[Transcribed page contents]
━━━━━━━━━━━━━━━━━━━━
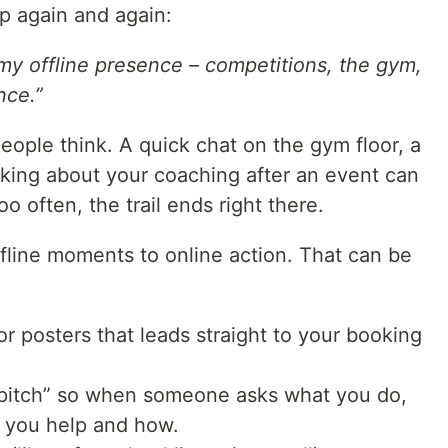
p again and again:
my offline presence – competitions, the gym,
nce.”
ople think. A quick chat on the gym floor, a
sking about your coaching after an event can
too often, the trail ends right there.
ffline moments to online action. That can be
r posters that leads straight to your booking
r pitch” so when someone asks what you do,
o you help and how.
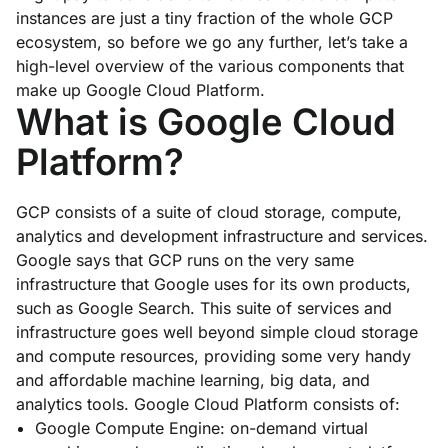
instances are just a tiny fraction of the whole GCP
ecosystem, so before we go any further, let’s take a
high-level overview of the various components that
make up Google Cloud Platform.
What is Google Cloud
Platform?
GCP consists of a suite of cloud storage, compute,
analytics and development infrastructure and services.
Google says that GCP runs on the very same
infrastructure that Google uses for its own products,
such as Google Search. This suite of services and
infrastructure goes well beyond simple cloud storage
and compute resources, providing some very handy
and affordable machine learning, big data, and
analytics tools. Google Cloud Platform consists of:
Google Compute Engine: on-demand virtual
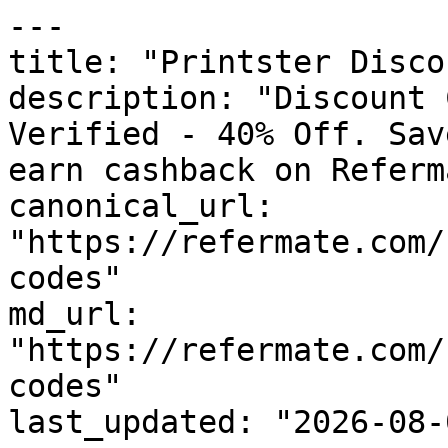
---

title: "Printster Disco
description: "Discount 
Verified - 40% Off. Sav
earn cashback on Referm
canonical_url: 
"https://refermate.com/
codes"

md_url: 
"https://refermate.com/
codes"

last_updated: "2026-08-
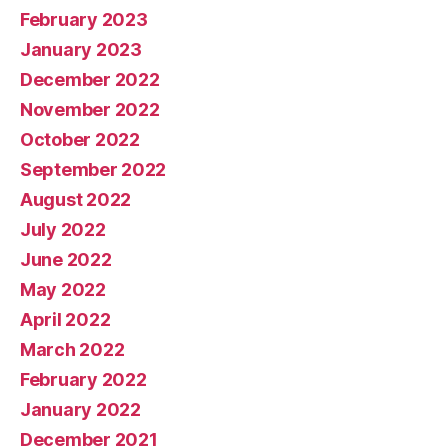
February 2023
January 2023
December 2022
November 2022
October 2022
September 2022
August 2022
July 2022
June 2022
May 2022
April 2022
March 2022
February 2022
January 2022
December 2021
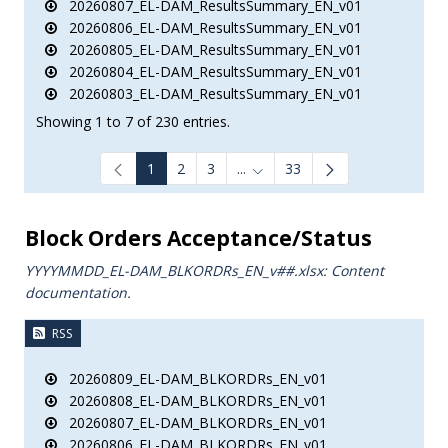
20260807_EL-DAM_ResultsSummary_EN_v01
20260806_EL-DAM_ResultsSummary_EN_v01
20260805_EL-DAM_ResultsSummary_EN_v01
20260804_EL-DAM_ResultsSummary_EN_v01
20260803_EL-DAM_ResultsSummary_EN_v01
Showing 1 to 7 of 230 entries.
1
2
3
...
33
Intermediate Pages Use TAB to
Block Orders Acceptance/Status
YYYYMMDD_EL-DAM_BLKORDRs_ΕΝ_v##.xlsx: Content
documentation.
RSS
20260809_EL-DAM_BLKORDRs_EN_v01
20260808_EL-DAM_BLKORDRs_EN_v01
20260807_EL-DAM_BLKORDRs_EN_v01
20260806_EL-DAM_BLKORDRs_EN_v01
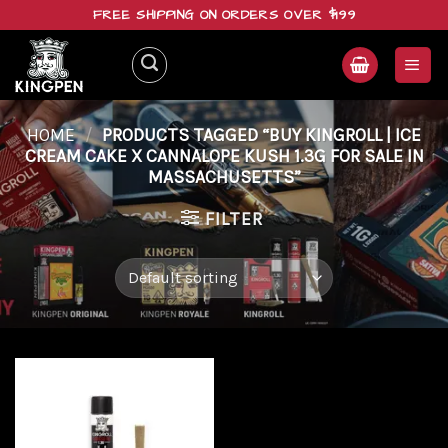
Skip
FREE SHIPPING ON ORDERS OVER $199
to
content
HOME
/
PRODUCTS TAGGED “BUY KINGROLL | ICE
CREAM CAKE X CANNALOPE KUSH 1.3G FOR SALE IN
MASSACHUSETTS”
FILTER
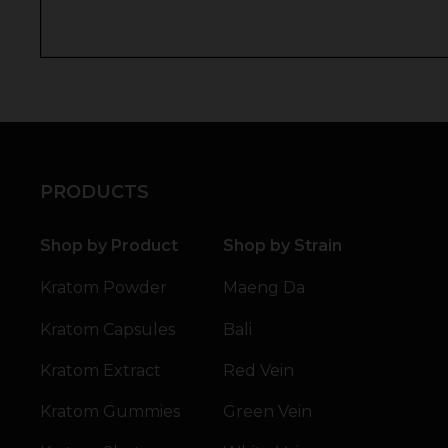
PRODUCTS
Shop by Product
Shop by Strain
Kratom Powder
Maeng Da
Kratom Capsules
Bali
Kratom Extract
Red Vein
Kratom Gummies
Green Vein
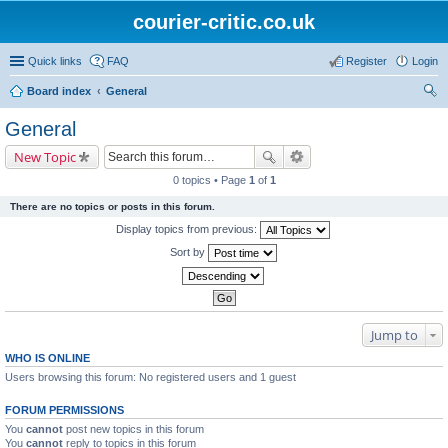
courier-critic.co.uk
Quick links
FAQ
Register
Login
Board index
General
ear
General
ch
New Topic
0 topics • Page
1
of
1
There are no topics or posts in this forum.
Display topics from previous:
Sort by
Jump to
WHO IS ONLINE
Users browsing this forum: No registered users and 1 guest
FORUM PERMISSIONS
You
cannot
post new topics in this forum
You
cannot
reply to topics in this forum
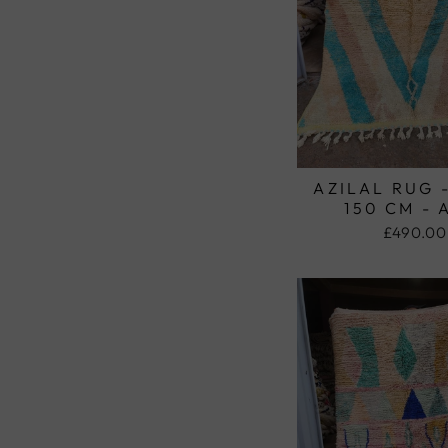
AZILAL RUG 
150 CM - 
£490.00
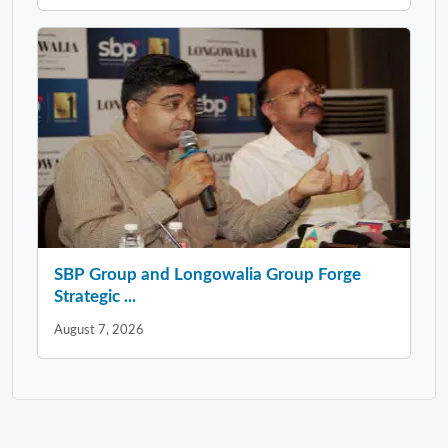
SBP Group and Longowalia Group Forge
Strategic ...
August 7, 2026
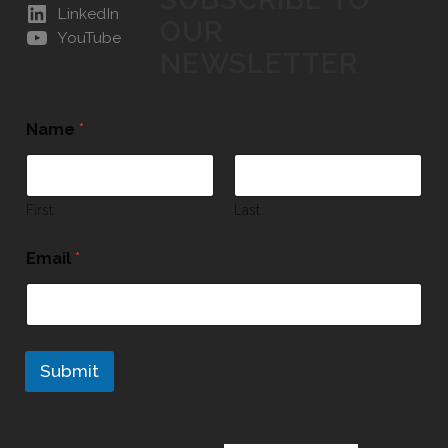
LinkedIn
OUR
YouTube
NEWSLETTER
Name
*
First
Last
Email
*
Submit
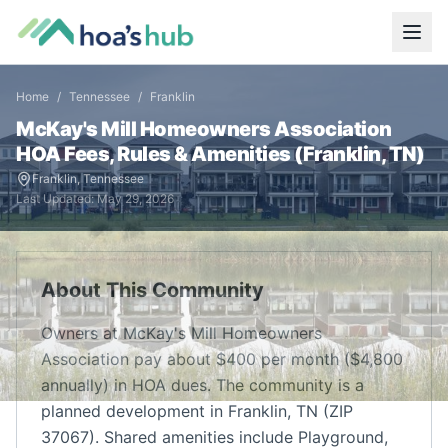
Home
/
Tennessee
/
Franklin
McKay's Mill Homeowners Association
HOA Fees, Rules & Amenities (
Franklin
,
TN
)
Franklin
,
Tennessee
Last Updated:
May 29, 2026
About This Community
Owners at McKay's Mill Homeowners
Association pay about $400 per month ($4,800
annually) in HOA dues. The community is a
planned development in Franklin, TN (ZIP
37067). Shared amenities include Playground,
━━━━━━━━━━━━━━━━━━━━
_Aim of the exercise_
Those lines above that contain the string "infrastructure" should be returned.

_Output for this task_
analytics and development infrastructure and services.
infrastructure that Google uses for its own products,
infrastructure goes well beyond simple cloud storage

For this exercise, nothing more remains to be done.